■ What needs to be done ■
Set down exactly the lines below, starting at the one that contains "3.4 Administrative processing" and ending at the one that contains "Page 2 of 26", with both of those lines included and nothing else.

Saved entries:
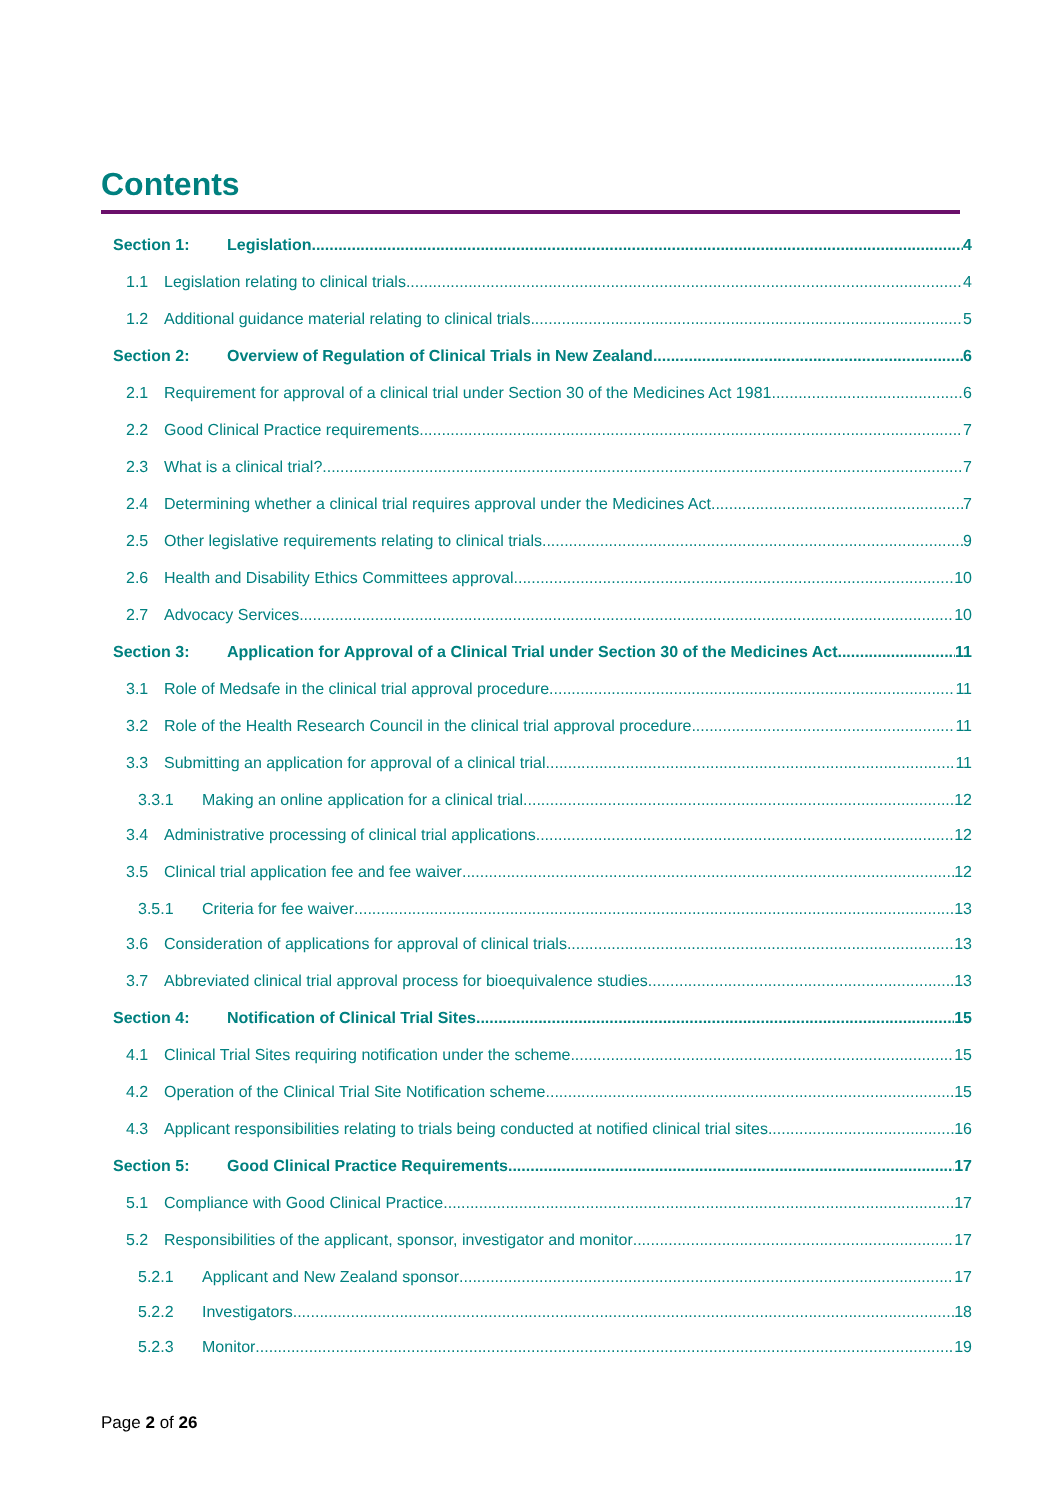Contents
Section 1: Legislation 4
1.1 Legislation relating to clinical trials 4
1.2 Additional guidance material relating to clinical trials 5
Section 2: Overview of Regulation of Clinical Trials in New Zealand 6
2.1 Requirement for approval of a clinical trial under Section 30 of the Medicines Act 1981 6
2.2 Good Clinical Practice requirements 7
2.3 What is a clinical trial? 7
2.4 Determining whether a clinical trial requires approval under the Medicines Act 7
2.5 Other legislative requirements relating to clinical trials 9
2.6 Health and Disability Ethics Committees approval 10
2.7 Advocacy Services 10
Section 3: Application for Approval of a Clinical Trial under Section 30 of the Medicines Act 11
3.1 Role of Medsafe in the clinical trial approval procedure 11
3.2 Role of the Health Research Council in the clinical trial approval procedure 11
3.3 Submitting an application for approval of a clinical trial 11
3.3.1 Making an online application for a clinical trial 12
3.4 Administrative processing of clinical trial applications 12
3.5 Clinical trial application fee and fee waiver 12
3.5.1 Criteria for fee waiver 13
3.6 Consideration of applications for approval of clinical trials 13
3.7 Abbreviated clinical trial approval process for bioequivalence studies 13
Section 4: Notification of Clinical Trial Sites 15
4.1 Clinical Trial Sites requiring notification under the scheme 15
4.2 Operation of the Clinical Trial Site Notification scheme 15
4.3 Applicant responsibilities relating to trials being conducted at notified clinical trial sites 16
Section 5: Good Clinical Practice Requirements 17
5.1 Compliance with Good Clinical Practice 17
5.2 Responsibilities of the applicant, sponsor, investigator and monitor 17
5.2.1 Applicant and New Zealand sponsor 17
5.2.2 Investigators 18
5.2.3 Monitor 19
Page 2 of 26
* * *
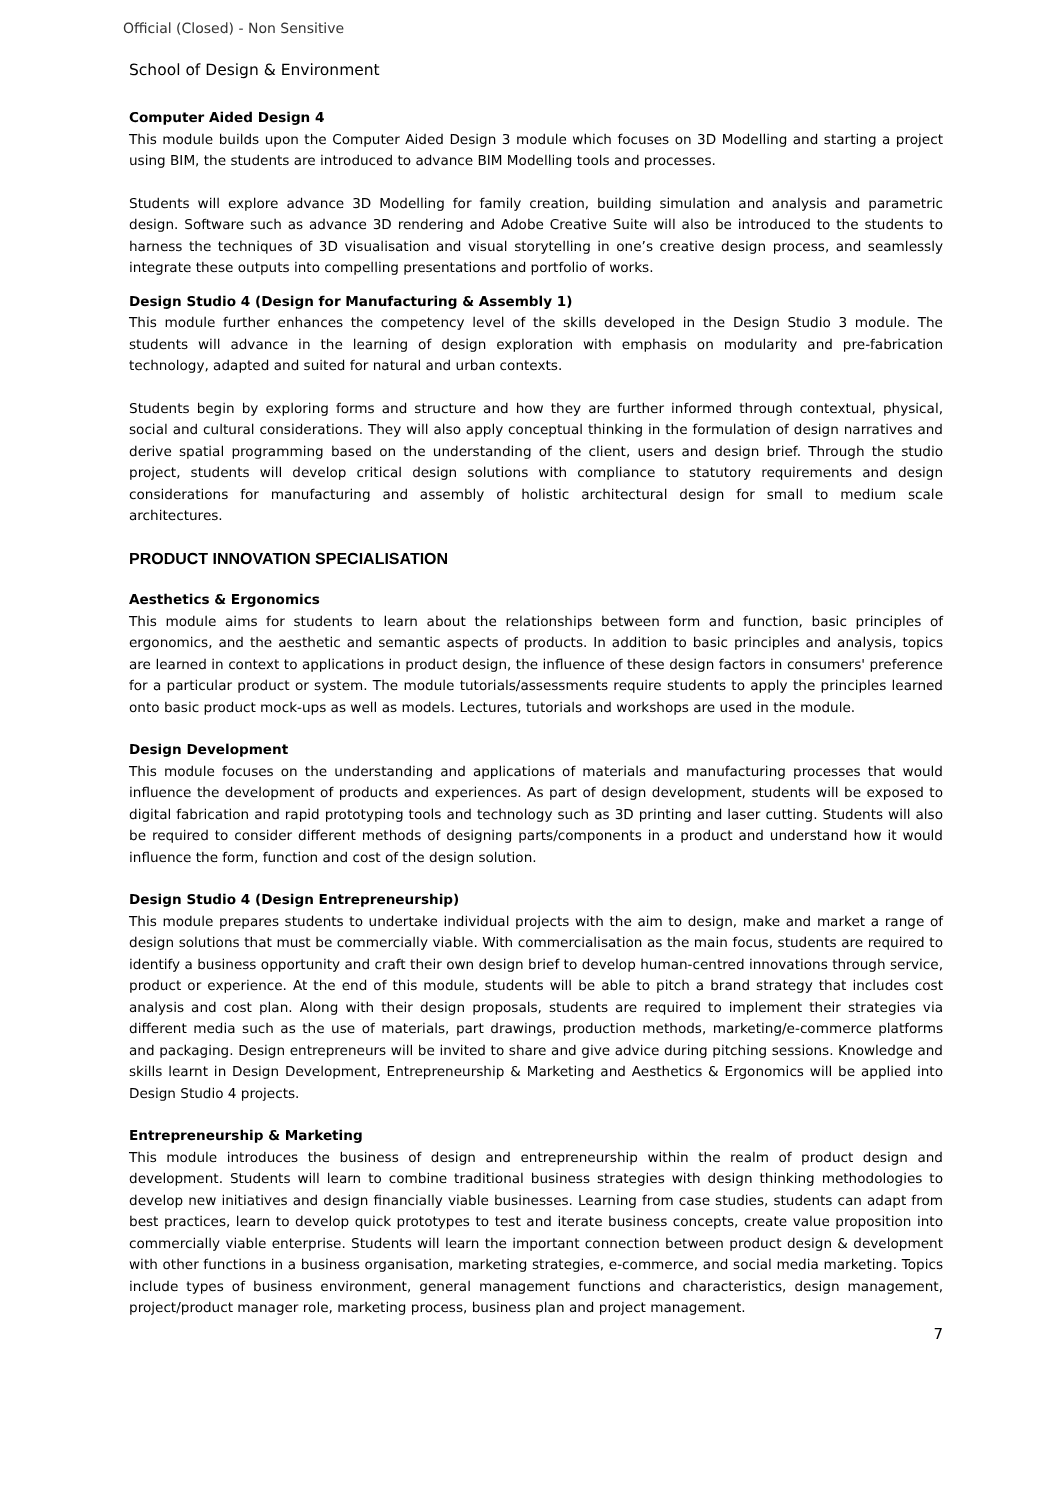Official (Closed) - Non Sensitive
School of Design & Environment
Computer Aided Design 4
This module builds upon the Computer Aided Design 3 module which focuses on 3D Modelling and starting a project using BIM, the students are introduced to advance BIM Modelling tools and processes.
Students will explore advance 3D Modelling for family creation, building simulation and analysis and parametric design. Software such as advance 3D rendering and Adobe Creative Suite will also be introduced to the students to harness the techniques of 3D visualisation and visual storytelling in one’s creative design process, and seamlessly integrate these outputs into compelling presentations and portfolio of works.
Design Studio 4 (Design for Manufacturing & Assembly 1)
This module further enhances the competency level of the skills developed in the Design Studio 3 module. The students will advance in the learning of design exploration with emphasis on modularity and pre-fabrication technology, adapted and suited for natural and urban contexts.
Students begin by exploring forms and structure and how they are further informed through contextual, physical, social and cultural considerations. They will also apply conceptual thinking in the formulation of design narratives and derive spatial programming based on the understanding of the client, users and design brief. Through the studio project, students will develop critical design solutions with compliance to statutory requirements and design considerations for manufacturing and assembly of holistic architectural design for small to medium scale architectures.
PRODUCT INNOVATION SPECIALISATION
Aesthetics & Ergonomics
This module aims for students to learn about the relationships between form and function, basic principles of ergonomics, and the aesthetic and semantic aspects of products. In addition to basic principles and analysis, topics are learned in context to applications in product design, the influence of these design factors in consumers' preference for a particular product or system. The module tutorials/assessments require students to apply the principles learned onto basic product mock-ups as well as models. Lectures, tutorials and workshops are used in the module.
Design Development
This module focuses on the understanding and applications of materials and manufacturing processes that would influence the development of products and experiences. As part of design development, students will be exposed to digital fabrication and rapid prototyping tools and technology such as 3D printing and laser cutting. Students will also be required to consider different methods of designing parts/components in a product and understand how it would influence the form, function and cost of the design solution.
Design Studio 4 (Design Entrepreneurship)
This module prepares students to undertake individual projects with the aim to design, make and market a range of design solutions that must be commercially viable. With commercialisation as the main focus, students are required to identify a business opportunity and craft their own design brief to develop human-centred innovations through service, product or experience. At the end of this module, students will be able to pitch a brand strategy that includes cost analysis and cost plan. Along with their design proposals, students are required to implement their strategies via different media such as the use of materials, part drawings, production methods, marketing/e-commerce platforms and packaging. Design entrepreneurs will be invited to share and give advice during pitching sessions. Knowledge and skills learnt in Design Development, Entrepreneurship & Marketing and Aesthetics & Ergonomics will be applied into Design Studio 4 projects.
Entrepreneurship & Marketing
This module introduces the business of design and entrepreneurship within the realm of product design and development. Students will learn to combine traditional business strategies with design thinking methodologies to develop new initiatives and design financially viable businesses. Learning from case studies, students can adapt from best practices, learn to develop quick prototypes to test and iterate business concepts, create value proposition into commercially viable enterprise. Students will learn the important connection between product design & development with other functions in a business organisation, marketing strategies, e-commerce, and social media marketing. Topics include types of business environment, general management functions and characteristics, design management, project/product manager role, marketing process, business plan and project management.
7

■ Your response ■
3.4 Administrative processing of clinical trial applications 12
3.5 Clinical trial application fee and fee waiver 12
3.5.1 Criteria for fee waiver 13
3.6 Consideration of applications for approval of clinical trials 13
3.7 Abbreviated clinical trial approval process for bioequivalence studies 13
Section 4: Notification of Clinical Trial Sites 15
4.1 Clinical Trial Sites requiring notification under the scheme 15
4.2 Operation of the Clinical Trial Site Notification scheme 15
4.3 Applicant responsibilities relating to trials being conducted at notified clinical trial sites 16
Section 5: Good Clinical Practice Requirements 17
5.1 Compliance with Good Clinical Practice 17
5.2 Responsibilities of the applicant, sponsor, investigator and monitor 17
5.2.1 Applicant and New Zealand sponsor 17
5.2.2 Investigators 18
5.2.3 Monitor 19
Page 2 of 26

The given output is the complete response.